The current plan holds the warranty period at three years; however, residents have questioned this condition. Why just three years? What if the vegetation dies off after that period? Many of us believe the commitment should be required for the duration of the project (currently at least 25 years). If the buffer is intended to block the horrific view of this industrial site from our back yards – and most important, is a required condition of approval of the project – shouldn’t it remain so for as long as the solar array exists?
4) Miles of new utility poles affecting a large swath of Western Cranston. One factor that has emerged more recently is the extent of the construction of new and replaced utility poles, which are required from Natick Avenue all the way to the interconnect at Hope and Lippett. These poles are much taller than what currently exists on those roads, replete with large transformers and other types of equally unsightly electrical equipment that we are simply not used to seeing. I ask my fellow neighbors – is this the type of “progress” you want to see when you walk out your front door?
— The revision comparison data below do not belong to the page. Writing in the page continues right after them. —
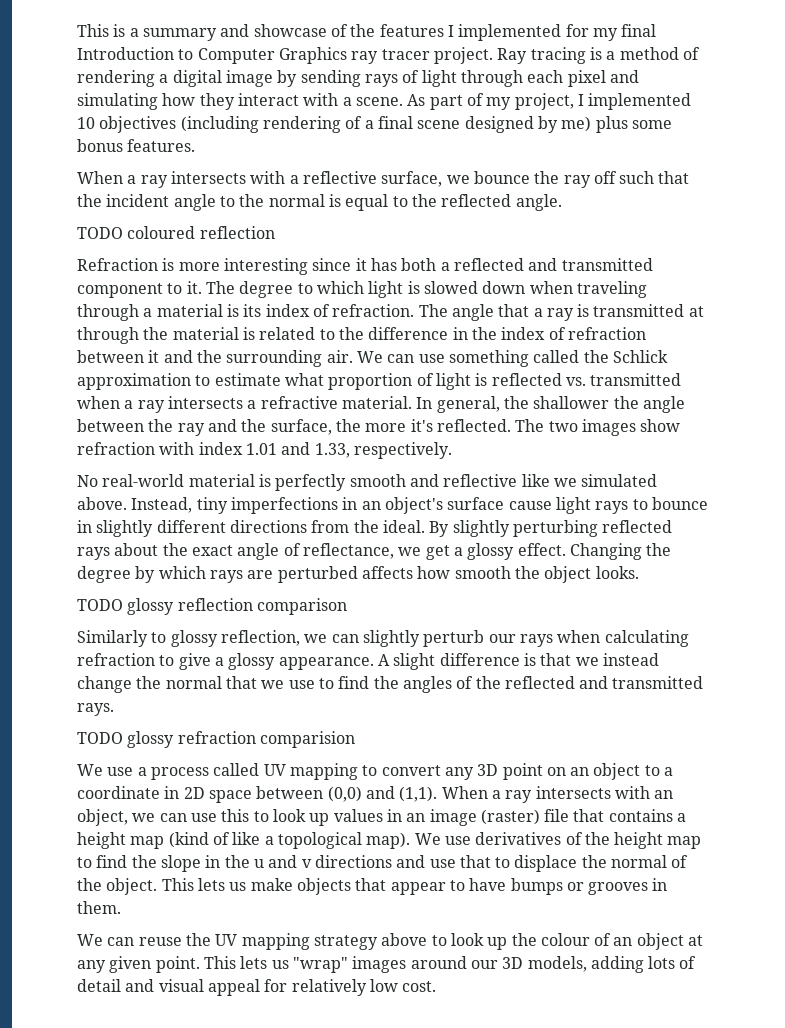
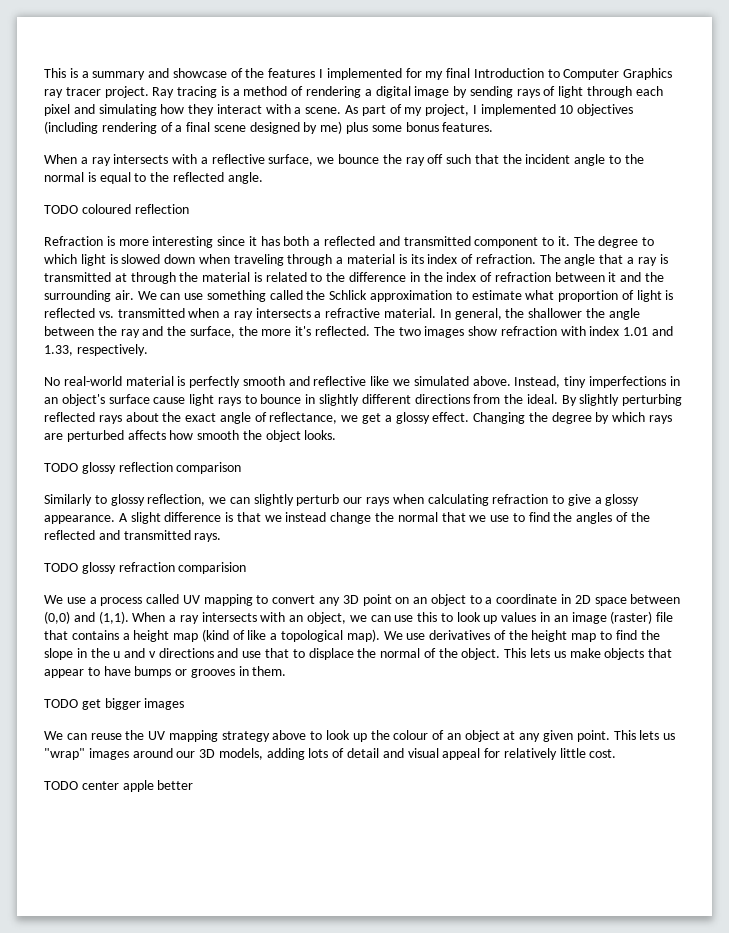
(121, 907) none -> [44,698,185,710] // TODO get bigger images
[369,979,398,992] low -> [559,748,586,758] little
(437, 986) none -> [44,780,194,792] // TODO center apple better

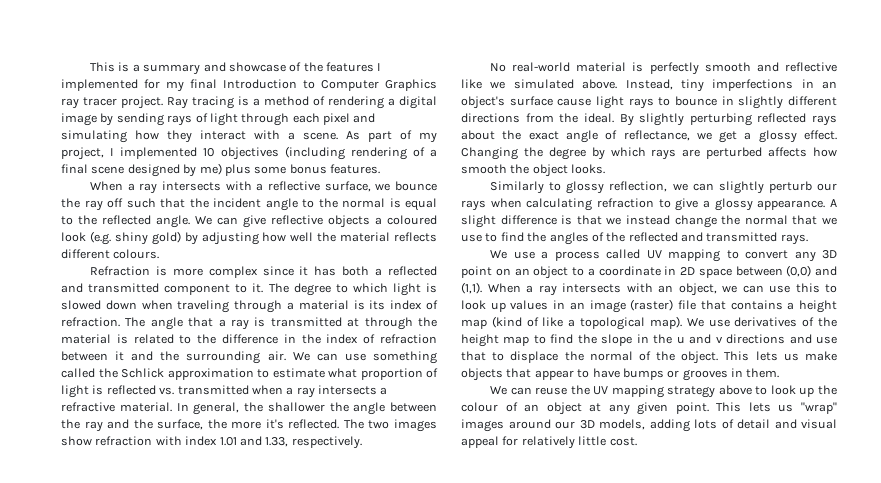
[44,204,189,214] // TODO coloured reflection -> [195,215,437,228] [61,231,437,245] [61,249,160,259] We can give reflective objects a coloured look (e.g. shiny gold) by adjusting how well the material reflects different colours.
[152,236,214,248] interesting -> [208,266,258,278] complex
[44,462,242,474] // TODO glossy reflection comparison -> (606, 169) none
[44,562,247,574] // TODO glossy refraction comparision -> (808, 239) none
[44,698,185,710] // TODO get bigger images -> (780, 373) none
[44,780,194,792] // TODO center apple better -> (637, 441) none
For more than two very long years, this project has been discussed and debated, countered and continued. Like everyone involved, my husband and I would like nothing more than for it to be resolved, once and for all. We fully support renewable energy where it belongs – in brownfields, open areas alongside highways, etc. We never wanted to create trouble for anyone, particularly our neighbors; we purchased this home because it was a quiet, secluded spot to raise our daughter. However, we have found that every time we begin to relent, trusting that our interests are being protected, a new curveball is tossed into the mix. And once again, we feel compelled to respond.
It’s exhausting. But most of all, it’s really unfortunate. By sheer dumb luck of a grandfathered project, one family’s (and one company’s, as well as its attorney’s) gain could very well mean a big loss for so many others – and for the city of Cranston at large.